If everything including shared disk uses the same GigE interconnect then it is safe to say that 100 nodes each writing a 40MB file to disk and then the central node reading 100 40MB files from disk is the slowest way to go. Unless your central node cannot allocate 4GB RAM without swapping, in which case things probably get complicated.

If your shared disk is high performance it may be the case that it is faster for 100 nodes to each write a 40MB file, and for the central node to read 100 40MB files.

Use rpyc. It's mature and actively maintained.

Here's their blurb about what it does:

RPyC (IPA:/ɑɹ paɪ siː/, pronounced like are-pie-see), or Remote Python Call, is a transparent and symmetrical python library for remote procedure calls, clustering and distributed-computing. RPyC makes use of object-proxying, a technique that employs python's dynamic nature, to overcome the physical boundaries between processes and computers, so that remote objects can be manipulated as if they were local.

David Mertz has a quick introduction to RPyC at IBM developerWorks.

What's your networking setup ? If your central machine is connected to the cluster by a single gigabit link, it's going to take you at least ~30s to copy the 4GByte to it (and that's assuming 100% efficiency and about 8s per gigabyte, which I've never seen).

Experiment! Other answers have included tips on what to experiment with, but you might solve the problem the most straight-forward way and use that as your baseline.

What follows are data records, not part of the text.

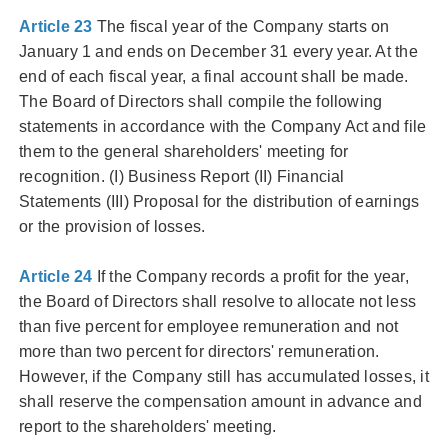
Article 23
The fiscal year of the Company starts on
January 1 and ends on December 31 every year. At the
end of each fiscal year, a final account shall be made.
The Board of Directors shall compile the following
statements in accordance with the Company Act and file
them to the general shareholders' meeting for
recognition. (I) Business Report (II) Financial
Statements (III) Proposal for the distribution of earnings
or the provision of losses.
Article 24
If the Company records a profit for the year,
the Board of Directors shall resolve to allocate not less
than five percent for employee remuneration and not
more than two percent for directors' remuneration.
However, if the Company still has accumulated losses, it
shall reserve the compensation amount in advance and
report to the shareholders' meeting.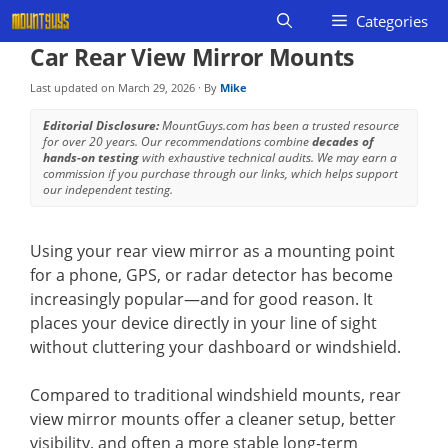
Skip
Categories
to
Car Rear View Mirror Mounts
content
Last updated on
March 29, 2026
· By
Mike
Editorial Disclosure:
MountGuys.com has been a trusted resource
for over 20 years. Our recommendations combine
decades of
hands-on testing
with exhaustive technical audits. We may earn a
commission if you purchase through our links, which helps support
our independent testing.
Using your rear view mirror as a mounting point
for a phone, GPS, or radar detector has become
increasingly popular—and for good reason. It
places your device directly in your line of sight
without cluttering your dashboard or windshield.
Compared to traditional windshield mounts, rear
view mirror mounts offer a cleaner setup, better
visibility, and often a more stable long-term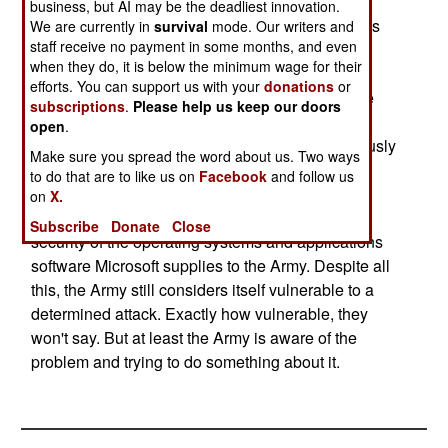
Army's solution was a combination of more
business, but AI may be the deadliest innovation.
attention from the brass (the Army Chief of Staff is
We are currently in
survival
mode. Our writers and
staff receive no payment in some months, and even
briefed daily on the situation), keeping track of
when they do, it is below the minimum wage for their
vulnerabilities (via the IAVA, or Information
efforts. You can support us with your
donations
or
Assurance Vulnerability Alerts system) and more
subscriptions
.
Please help us keep our doors
training for the army's computer users. The army
open
.
also uses a team of it's own hackers to continuously
Make sure you spread the word about us. Two ways
test its security systems, as well as using new
to do that are to like us on
Facebook
and follow us
software to monitor intrusion attempts. The Army
on
X.
has also leaning on Microsoft to improve the
Subscribe
Donate
Close
security of the operating systems and applications
software Microsoft supplies to the Army. Despite all
this, the Army still considers itself vulnerable to a
determined attack. Exactly how vulnerable, they
won't say. But at least the Army is aware of the
problem and trying to do something about it.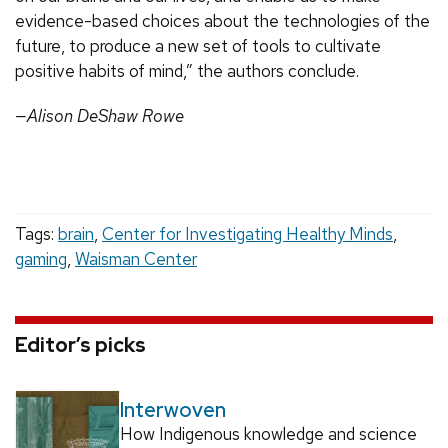
evidence-based choices about the technologies of the
future, to produce a new set of tools to cultivate
positive habits of mind,” the authors conclude.
—Alison DeShaw Rowe
Tags:
brain
,
Center for Investigating Healthy Minds
,
gaming
,
Waisman Center
Editor’s picks
Interwoven
How Indigenous knowledge and science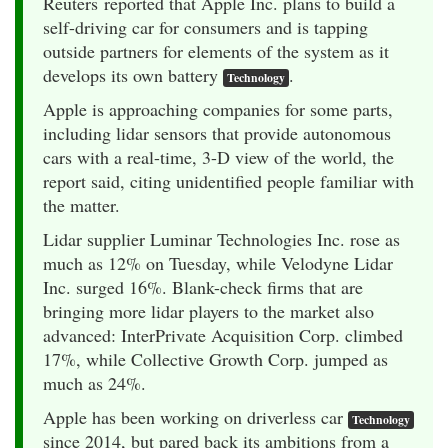
Reuters reported that Apple Inc. plans to build a
self-driving car for consumers and is tapping
outside partners for elements of the system as it
develops its own battery
.
Technology
Apple is approaching companies for some parts,
including lidar sensors that provide autonomous
cars with a real-time, 3-D view of the world, the
report said, citing unidentified people familiar with
the matter.
Lidar supplier Luminar Technologies Inc. rose as
much as 12% on Tuesday, while Velodyne Lidar
Inc. surged 16%. Blank-check firms that are
bringing more lidar players to the market also
advanced: InterPrivate Acquisition Corp. climbed
17%, while Collective Growth Corp. jumped as
much as 24%.
Apple has been working on driverless car
Technology
since 2014, but pared back its ambitions from a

You have 1meg producing 40meg of output on each server - experiment with each server compressing the data to be sent. (That compression might be free-ish if compression is part of your file system).

Latency - it is never zero.

Can you change your algorithms?

Can you do some sort of hierarchical merging of outputs rather than one CPU doing all 4Gigs at once? (Decimation in time).

It is possible to buy quad socket servers with 80 cores - would that be quicker as storage could be local, and you might configure the one machine with a lot of ram.

Can you write your code using a Python binding to MPI? MPI has facility for over the wire data transmission from M nodes to N nodes, M,N>=1.

Also, as mentioned above you could write the data to 100 files on a shared filesystem, then read the files on the 'master' node.